→ **TEXT PASSAGE**:
───

By Eric Vandenbroeck and co-workers
How Japan, and Other U.S. Allies, Can
Work Around America: A Plan to Survive Trump’s Trade War
President Donald
Trump’s tariffs have forced a global reckoning. For Japan and many other
countries, the vulnerability that comes with relying on U.S. markets has become
startlingly clear. First came tariffs on Canada, China, and Mexico. Then, in
February, the administration introduced a 25 percent tariff on steel and
aluminum (this week, it raised those tariffs to 50 percent). In March, it
imposed a 25 percent tariff on automobiles and auto parts. And in April, Trump
announced so-called reciprocal tariffs that imposed a base tariff of ten
percent on imports from all countries, plus additional duties on a
country-by-country basis. The country-specific tariffs were paused for 90 days,
until July. Along with various tariffs targeting Canada, China, and Mexico,
they are now in legal limbo after a U.S. federal court ruled last week that the
president had overstepped his authority in imposing them.
For the countries
affected by U.S. tariffs, the potential economic harms are far too great to
simply hope that an American court will make the problem go away or that the
president will change his mind. Japan, in particular, is
dangerously exposed to the U.S. market—but as the fourth-largest economy in the
world, with relationships across the globe, Japan also has the resources and
opportunity to craft an effective multilateral strategy for coping with
Washington’s obstructionist approach to trade.

───

→ **OBJECTIVE**: Print the stretch of the tariffs text from "For the countries" through "approach to trade." word for word.

→ **DATA PROVIDED**:
───

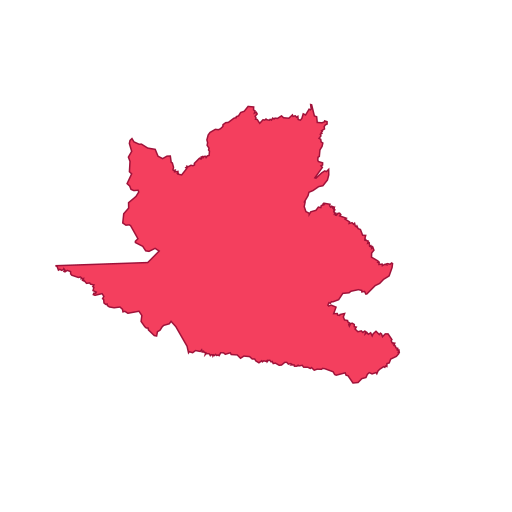 Puerto Colombia, Guainía, Colombia, rotated 224°
{"feature_id": "7082276B8590395772901", "entity_name": "Puerto Colombia", "entity_type": "district", "adm_level": 2, "iso_a3": "COL", "parent_name": "Colombia", "parent_adm1": "Guainía", "projection": "natural_earth1", "projection_center": [-68.335, 2.492], "detail": "fine", "context": "isolated", "style": "filled", "palette": "rose", "viewbox_px": 512, "rotation_deg": 224, "n_neighbors": 0, "source": "geoboundaries", "source_scale": "gbopen_adm2", "svg_char_len": 6135}
<svg xmlns="http://www.w3.org/2000/svg" viewBox="0 0 512 512"><g transform="rotate(224 256 256)"><path d="M85.3,281.3L85.5,285.0L86.6,285.4L86.0,286.2L87.7,287.5L88.0,286.1L88.3,287.4L89.4,286.6L89.9,288.0L91.7,287.1L93.2,288.1L94.6,287.5L95.3,289.1L96.1,288.5L96.0,289.4L97.9,288.1L99.9,289.0L100.2,290.3L106.9,291.7L108.9,289.8L108.9,285.8L111.5,287.1L112.9,286.9L112.7,285.1L117.4,285.2L117.7,281.5L116.9,279.2L120.2,280.4L120.8,277.7L123.1,278.0L123.3,275.9L124.3,277.8L125.6,277.6L126.1,275.2L128.2,275.3L130.1,272.3L134.0,272.3L134.5,274.5L136.2,273.4L137.7,275.0L140.1,274.5L141.0,273.1L140.1,270.4L141.7,271.1L142.1,272.8L144.3,272.4L145.3,273.2L147.9,271.5L150.8,272.8L152.3,276.2L154.9,272.3L154.6,271.3L156.3,270.2L157.5,271.1L160.1,268.5L162.9,274.8L167.8,272.9L169.0,270.5L170.2,270.6L171.1,273.2L169.7,273.6L170.0,275.6L168.9,276.4L166.2,282.0L167.6,289.4L163.5,294.2L163.2,296.6L159.0,302.9L156.0,304.7L154.9,303.7L153.3,305.9L150.5,304.9L149.9,305.8L149.7,317.5L148.0,322.2L148.0,327.9L146.4,334.1L150.1,342.2L152.5,345.4L153.6,345.2L153.8,343.2L156.1,341.9L156.8,340.6L156.0,340.4L157.6,339.4L158.4,336.8L159.6,337.8L161.7,335.3L162.9,336.9L163.7,336.3L163.6,337.1L164.9,337.1L172.1,335.4L174.9,338.5L175.2,342.1L177.9,343.4L178.1,342.0L179.1,343.5L179.9,343.0L179.5,341.9L180.6,343.1L181.1,342.0L183.8,344.2L184.5,342.7L185.6,344.7L188.8,343.0L189.3,343.7L188.5,344.0L189.9,344.3L191.4,347.0L193.7,345.0L199.3,347.6L201.5,346.6L204.3,347.7L204.1,346.7L205.4,346.5L207.8,348.0L207.8,346.6L210.0,346.7L211.6,344.1L212.4,345.5L217.5,344.4L217.3,345.9L223.7,343.0L223.8,344.7L225.6,344.9L226.7,343.7L226.4,341.1L227.1,340.6L228.0,342.0L228.7,340.7L229.4,342.0L230.8,341.8L231.5,344.6L231.7,343.1L233.1,345.0L233.1,343.7L234.7,343.9L234.6,345.0L236.3,344.3L236.3,343.0L238.0,343.3L238.7,344.6L243.9,341.1L243.9,340.0L242.8,340.1L244.1,337.6L243.0,335.8L245.1,334.5L244.6,330.5L247.3,325.8L246.6,322.9L247.4,323.7L250.9,322.6L255.6,325.0L258.2,329.0L258.8,328.6L260.5,335.6L262.2,338.6L260.5,342.6L259.1,349.5L256.7,353.0L257.4,360.3L260.0,364.9L263.9,368.8L264.0,365.6L265.7,364.9L266.5,361.3L266.9,353.6L268.0,353.1L269.8,365.8L271.9,366.0L271.3,367.7L272.8,369.3L276.7,367.3L278.1,367.8L280.0,370.1L279.6,371.6L283.7,376.7L284.6,380.7L286.4,383.7L288.4,383.3L290.5,384.9L292.4,384.4L292.7,387.5L294.3,388.2L293.8,389.9L294.7,389.9L294.9,391.7L295.8,391.7L295.0,395.0L296.8,396.4L297.2,398.5L296.5,400.3L298.2,402.0L300.4,400.9L299.9,400.4L301.0,397.7L304.7,394.6L309.1,398.3L311.3,397.3L321.0,403.4L321.9,402.9L318.4,400.0L318.5,398.8L319.8,398.5L318.3,391.9L320.8,391.1L318.6,386.8L318.4,384.5L320.5,383.5L322.9,385.5L323.1,384.0L325.2,384.1L326.3,382.1L327.8,382.8L328.1,377.9L332.2,374.6L335.0,374.5L336.1,369.9L338.1,368.4L338.2,367.1L339.8,366.8L339.3,364.5L340.8,364.1L340.7,362.9L343.1,361.4L344.0,361.5L344.1,359.8L345.6,358.9L345.5,354.0L349.9,355.0L351.4,354.1L351.9,355.3L353.7,355.9L353.8,359.0L355.7,359.6L356.4,357.7L357.4,359.7L359.3,359.4L361.2,361.6L365.6,358.1L365.0,351.9L366.7,348.6L365.9,344.6L367.0,342.6L366.3,341.8L367.6,339.8L368.7,332.9L370.4,330.9L371.0,327.6L369.8,326.1L370.0,322.7L370.8,320.7L373.2,318.9L374.9,313.0L374.5,309.9L372.0,305.4L369.5,303.9L368.1,301.7L364.7,300.9L363.8,299.3L362.3,299.1L359.6,295.8L360.5,294.3L360.3,292.2L361.5,292.7L362.6,291.5L362.4,290.1L363.6,290.4L364.2,288.9L362.9,288.4L362.9,287.5L364.6,287.1L364.7,279.8L363.5,278.8L364.1,277.1L365.8,276.1L366.7,273.3L368.1,272.5L367.1,271.8L367.8,270.9L366.6,270.7L365.8,262.7L369.1,260.6L369.7,260.7L368.9,262.0L369.9,261.1L370.9,262.6L373.0,260.1L373.8,261.6L374.7,260.2L375.6,260.3L376.9,262.5L380.8,264.8L382.1,264.5L387.1,268.4L389.4,266.0L390.8,261.2L395.8,259.7L402.6,262.7L408.9,258.4L416.1,256.9L417.7,255.2L423.1,253.3L426.8,254.3L426.9,251.6L425.3,249.0L418.1,244.9L416.5,238.5L412.3,236.5L405.6,228.7L402.5,228.7L399.0,218.5L395.5,218.6L392.2,217.1L389.3,218.2L386.5,221.4L384.8,220.6L383.7,215.5L384.7,205.8L380.9,202.0L380.5,194.5L374.8,187.2L371.0,187.8L368.8,190.4L367.2,190.7L352.9,186.4L353.0,182.8L352.1,181.9L344.2,184.3L338.9,183.1L336.2,185.0L333.9,191.4L329.1,192.3L329.3,176.1L393.5,109.7L391.9,110.3L388.3,108.6L387.8,110.2L385.9,110.6L385.1,112.3L385.5,113.4L383.6,113.1L383.4,111.5L382.4,111.9L381.8,114.5L378.6,116.0L376.9,114.4L375.2,114.2L368.8,117.2L367.8,118.9L366.6,119.1L366.0,118.1L364.5,120.0L363.9,118.0L362.7,118.4L363.0,119.0L358.9,118.6L356.9,121.1L355.5,120.8L352.5,122.6L352.1,120.6L350.9,120.9L349.2,117.9L345.8,119.1L345.5,117.9L346.8,116.6L346.2,115.2L344.5,115.9L340.6,122.0L337.4,121.3L336.7,118.7L335.4,118.9L332.7,116.6L330.5,116.8L329.7,118.0L328.5,117.1L326.1,117.5L322.1,120.2L318.4,124.8L315.0,124.9L312.9,123.4L311.9,125.1L308.4,125.8L301.8,135.0L296.8,133.9L293.2,129.1L286.9,127.9L284.9,128.0L283.6,129.2L282.0,128.1L273.9,128.1L271.9,129.4L274.3,133.1L273.5,136.0L274.3,139.9L274.2,142.0L271.3,147.0L271.7,150.0L264.6,149.5L242.9,143.2L237.3,139.5L237.5,140.8L234.4,142.4L233.8,146.0L229.8,148.6L229.9,150.7L228.1,149.5L227.2,150.4L228.2,151.3L226.2,150.7L225.0,151.6L224.0,149.8L224.0,151.2L221.9,153.1L220.1,153.1L219.5,152.0L219.6,154.0L218.6,154.8L217.5,154.1L217.8,155.4L216.8,155.5L216.7,157.2L215.2,157.1L214.5,158.5L213.3,158.7L214.2,161.9L212.1,163.8L209.8,164.0L207.3,168.5L205.4,167.9L200.8,171.8L196.1,171.7L195.2,175.6L190.7,179.2L187.2,179.3L185.4,181.0L183.3,180.4L179.7,181.2L179.1,184.6L177.9,184.3L177.6,186.0L175.4,187.3L175.4,188.3L174.5,187.7L174.7,189.4L173.6,190.6L171.6,190.3L171.1,191.4L168.9,190.6L167.7,192.4L163.4,193.5L161.9,195.3L161.4,199.5L160.0,200.9L157.6,200.7L156.3,202.7L155.0,203.0L155.0,202.1L153.0,204.1L151.8,203.4L150.0,205.2L149.9,206.7L148.8,206.7L146.8,209.5L144.5,209.1L141.4,212.0L138.8,212.8L138.6,214.3L134.8,214.3L133.4,217.1L130.1,220.1L130.1,221.3L128.3,222.7L120.1,226.3L117.1,225.4L115.5,226.0L110.7,233.9L108.4,232.8L106.7,233.8L98.0,232.0L94.7,235.9L94.7,241.3L92.5,245.0L93.7,248.3L93.5,250.8L90.6,251.8L88.7,255.5L87.3,255.2L88.4,258.2L88.3,260.7L87.3,265.1L86.0,265.4L86.4,266.8L85.1,267.4L87.1,269.6L85.9,271.6L87.5,275.4L85.3,281.3Z" fill="#f43f5e" stroke="#9f1239" stroke-width="1.5"/></g></svg>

───

→ **WORKED ANSWER**:
For the countries
affected by U.S. tariffs, the potential economic harms are far too great to
simply hope that an American court will make the problem go away or that the
president will change his mind. Japan, in particular, is
dangerously exposed to the U.S. market—but as the fourth-largest economy in the
world, with relationships across the globe, Japan also has the resources and
opportunity to craft an effective multilateral strategy for coping with
Washington’s obstructionist approach to trade.